We seem to be an animal that is obsessed with the idea of prediction: in sports gambling, stock ‘futures,’ parsing political polls, chances of having THE lotto number, in award shows (Grammy, Oscars, etc.) and even poetry contests that we dream of winning. Political pundits are always talking about the future, sometimes having to eat their words, back-track, apologize (rare) or pick up cards of their collapsed house. A constant game of ‘what if?’

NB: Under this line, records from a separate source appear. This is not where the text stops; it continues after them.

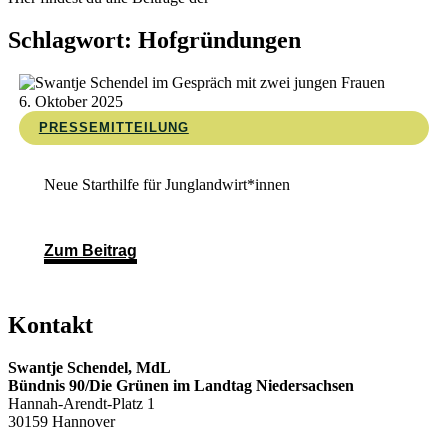
Schlagwort: Hofgründungen
6. Oktober 2025
PRESSEMITTEILUNG
Neue Starthilfe für Junglandwirt*innen
Zum Beitrag
Kontakt
Swantje Schendel, MdL
Bündnis 90/Die Grünen im Landtag Niedersachsen
Hannah-Arendt-Platz 1
30159 Hannover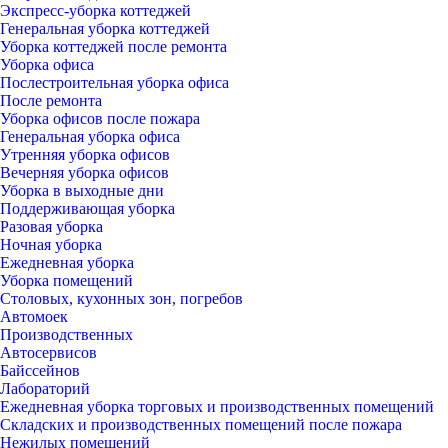
Экспресс-уборка коттеджей
Генеральная уборка коттеджей
Уборка коттеджей после ремонта
Уборка офиса
Послестроительная уборка офиса
После ремонта
Уборка офисов после пожара
Генеральная уборка офиса
Утренняя уборка офисов
Вечерняя уборка офисов
Уборка в выходные дни
Поддерживающая уборка
Разовая уборка
Ночная уборка
Ежедневная уборка
Уборка помещений
Столовых, кухонных зон, погребов
Автомоек
Производственных
Автосервисов
Байссейнов
Лабораторий
Ежедневная уборка торговых и производственных помещений
Складских и производственных помещений после пожара
Нежилых помещений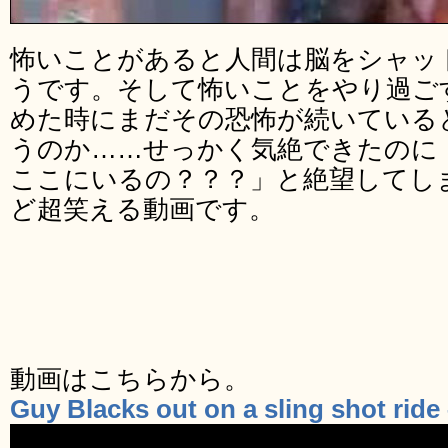
怖いことがあると人間は脳をシャッ
うです。そして怖いことをやり過ご
めた時にまだその恐怖が続いている
うのか……せっかく気絶できたのに
ここにいるの？？？」と絶望してし
ど超笑える動画です。
動画はこちらから。
Guy Blacks out on a sling shot rid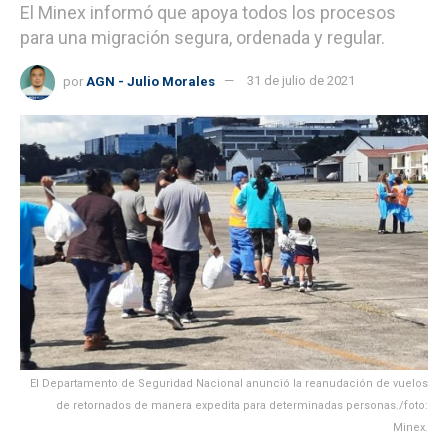
El Minex informó que apoya todos los procesos
para una migración segura, ordenada y regular.
por
AGN - Julio Morales
31 de julio de 2021
El Departamento de Seguridad Nacional anunció la reanudación de vuelos
de retornados de manera expedita para determinadas personas./foto:
Minex.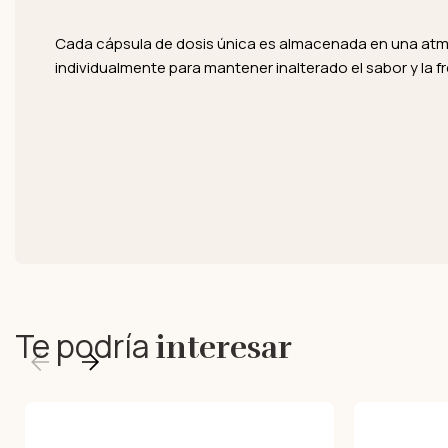
Cada cápsula de dosis única es almacenada en una atm
individualmente para mantener inalterado el sabor y la f
Te podría
interesar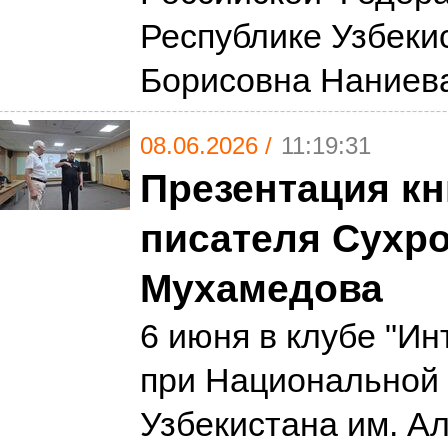
Республике Узбеки
Борисовна Наниева
08.06.2026 /
11:19:31
Презентация кн
писателя Сухр
Мухамедова
6 июня в клубе "Ин
при Национальной 
Узбекистана им. А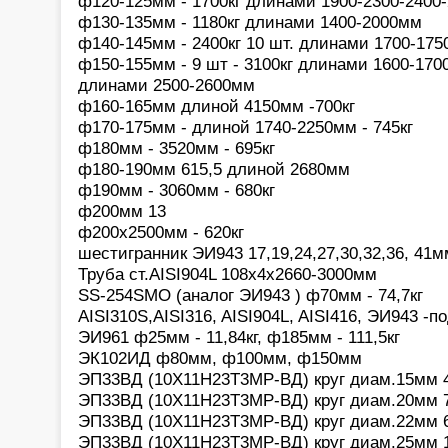
ф120-125мм - 1700кг длинами 1900-2300-2400
ф130-135мм - 1180кг длинами 1400-2000мм
ф140-145мм - 2400кг 10 шт. длинами 1700-175
ф150-155мм - 9 шт - 3100кг длинами 1600-1700
длинами 2500-2600мм
ф160-165мм длиной 4150мм -700кг
ф170-175мм - длиной 1740-2250мм - 745кг
ф180мм - 3520мм - 695кг
ф180-190мм 615,5 длиной 2680мм
ф190мм - 3060мм - 680кг
ф200мм 13
ф200х2500мм - 620кг
шестигранник ЭИ943 17,19,24,27,30,32,36, 41мм
Труба ст.AISI904L 108х4х2660-3000мм
SS-254SMO (аналог ЭИ943 ) ф70мм - 74,7кг
AISI310S,AISI316, AISI904L, AISI416, ЭИ943 -п
ЭИ961 ф25мм - 11,84кг, ф185мм - 111,5кг
ЭК102ИД ф80мм, ф100мм, ф150мм
ЭП33ВД (10Х11Н23Т3МР-ВД) круг диам.15мм 4
ЭП33ВД (10Х11Н23Т3МР-ВД) круг диам.20мм 7
ЭП33ВД (10Х11Н23Т3МР-ВД) круг диам.22мм 6
ЭП33ВД (10Х11Н23Т3МР-ВД) круг диам.25мм 1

Many thinkers more informed than I have studied these ideas and have warnings of man/womankind’s direction. The list is long, but Yuval Noah Harrari’s 21 Lessons for the 21st Century (2018) (and his other books) and Michio Kaku’s The Future of Humanity: Terraforming Mars, Interstellar Travel, Immortality and Our Destiny beyond Earth. (2018) immediately come to mind. A different, though perhaps related, genre is science fiction. I have not been a devotee of this sort of literature, but I don’t disparage the positive intellectual pretendings it engenders. There may be some goodness and value in such exercises.
There is a pessimistic side to the future which envisions societies of darkness, of ignorance, and suffering. We are in a decadence of dread these days: any notion of utopia seems out of reach. I can’t begin to summarize what AI will do to our sense of time, place, or being. AI cannot lose weight for us, be kind to the homeless, or supply serendipitous adventures for our children while visiting different places and sights. Our lives are artificial enough.
In many regards, we are fearful that the horrifying might happen. If we predict based on the present, we may be sure that the monsters in charge will exacerbate global warming, will continue the game of chaos, will promote violence in all its manifestations, and enjoy the resultant social disintegration. We can be sure of the eschatological event, the end of life as we know it. Unfortunately, most of us are tense about the future; future tense, as it were.
Is the antidote to this view of the future a skeptical hope practiced in the present tense?